Chemistry Professor Jason Hein and his students make a lot of compounds in the lab.
They also make a lot of chemical waste.
But Hein found a way to clean up the waste and reuse it, saving money and helping the environment at the same time.
“I’m very excited about this project," said Dean Juan Meza of the School of Natural Sciences. “This is a perfect example of our faculty’s entrepreneurial and innovative spirit. It serves as a model for our campus’s commitment to sustainability.”
Hein and his students handle many chemicals, but one of the most common is acetone, a solvent used to clean all the glassware used in their synthetic-organic lab.
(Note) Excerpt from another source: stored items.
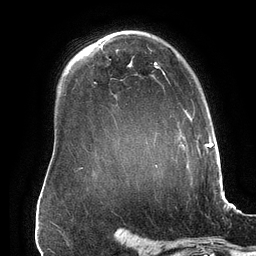
Breast MRI (dynamic contrast-enhanced), one axial slice; position 110 of 134 along the scan axis; cropped to one breast; dynamic contrast-enhanced series, time point 2 of 6 at this slice position (early post-contrast); 3 T; TE 2.7 ms, TR 6.5 ms; 1.2 mm slice thickness; 256 × 256 image matrix, field of view 200 × 200 mm. Female patient.
Outlined on this slice (semi-automatic segmentation, software-assisted and operator-edited):
- enhancing-tissue mask used for the functional tumour volume (all voxels passing the contrast-enhancement thresholds inside the analysis volume; usually the tumour): bounding box [x1, y1, x2, y2] px = [154, 62, 200, 167]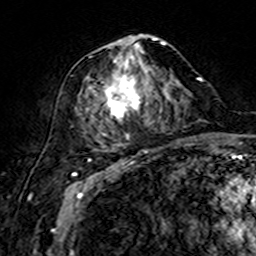
Breast MRI (dynamic contrast-enhanced), one axial slice. Slice 71 of 160 in the series (ordered by position). Cropped to one breast. Dynamic contrast-enhanced series, time point 2 of 7 at this slice position (early post-contrast). 3 T. TE 4.6 ms, TR 7.4 ms. 1 mm slice thickness. 256 × 256 image matrix. Female patient.
Structures marked on this image (semi-automatic segmentation, software-assisted and operator-edited):
- enhancing-tissue mask used for the functional tumour volume (all voxels passing the contrast-enhancement thresholds inside the analysis volume; usually the tumour): bounding box (x1, y1, x2, y2) in pixels: (87, 35, 175, 148)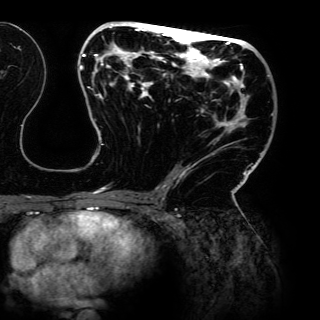
Breast MRI (dynamic contrast-enhanced), one axial slice. Position 69 of 150 along the scan axis. Cropped to one breast. Dynamic contrast-enhanced series, time point 2 of 6 at this slice position (early post-contrast). 3 T. TE 4.2 ms, TR 7.9 ms. 320 × 320 image matrix. Female patient.
Annotated regions visible in this slice (semi-automatically segmented with operator editing):
- enhancing-tissue mask used for the functional tumour volume (all voxels passing the contrast-enhancement thresholds inside the analysis volume; usually the tumour): bounding box [x1, y1, x2, y2] px = [80, 22, 273, 198]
Usually, the used acetone is stored in containers elsewhere on campus until the company that picks up campus waste comes to get it. UC Merced pays to have the chemical waste hauled off. But by putting it through a biotech solvent recycler, they can make one 20-liter jug of acetone last through four to five uses. In the end, the lab winds up with far less waste.
“I knew I was going to be one of the biggest polluters,” Hein said, “so I wanted to make sure I could do something about it.”
In the six months since they began recycling acetone, Hein and his six researchers have saved 65 gallons of acetone, diverted 500 pounds of waste and saved the campus $3,000 in hazardous waste fees. At that rate, the recycling machine will have paid for itself in a little more than two years.
But what if all of UC Merced’s labs that use acetone were to do the same thing?
“We hope to make this common practice rather than the exception at UC Merced,” Vice Chancellor for Research Sam Traina said. “Not only does this allow us to contain our research cost and advance our sustainability agenda, it is also an excellent example to our graduate student researchers on the practical use of ‘best practices’ in the research lab. This will serve them well when they leave UC Merced and set up research labs or chemical businesses of their own.”
Hein said that’s exactly what he’s aiming for.
“It could become a campuswide initiative, because as research ramps up, chemical use and disposal could get very expensive,” he said.
UC Merced is the perfect place to try this out, he said, because the campus has a commitment to sustainability and policies and practices are still flexible here. It’s a good chance to start a long-term sustainable practice that will also save the campus lots of money.
“The program will save the researchers money by reducing the quantity of solvent purchased and it will save the campus’s Environmental Health and Safety department money through reduced chemical disposal,” said Karen Smith, EH&S specialist.
The campus is considered a small-quantity waste generator, and as such is required to ship hazardous waste off campus twice a year. Each shipment costs about $11,000 because the campus has to pay $7 to $10 per pound of waste it ships out.
If UC Merced becomes a large-quantity generator, Smith said, it will be required to ship waste four times a year. The recycling program will help the campus maintain its current status and keep the environment that much cleaner.
Each time acetone is run through the recycler, which Hein said is like a still or a coffee maker, it comes out clean enough for further use, but its volume is reduced by about 20 percent.
“In the end, it is just like aluminum recycling,” he said. “Losses due to processing mean it is not an infinite game, but we get a lot more use out of the same material without just throwing it into the landfill.”
A lab at the Castle facility is also using the recycler, and Hein said eventually, the campus should get more recycling equipment and let EH&S take over managing the recycling program so it can be efficiently expanded.
The program has already attracted the interest of the Berkeley Center for Green Chemistry.
“We’d have to develop protocols and train people,” Hein said, “but I’m hoping we can put together a package of information so other campuses can implement this, too.”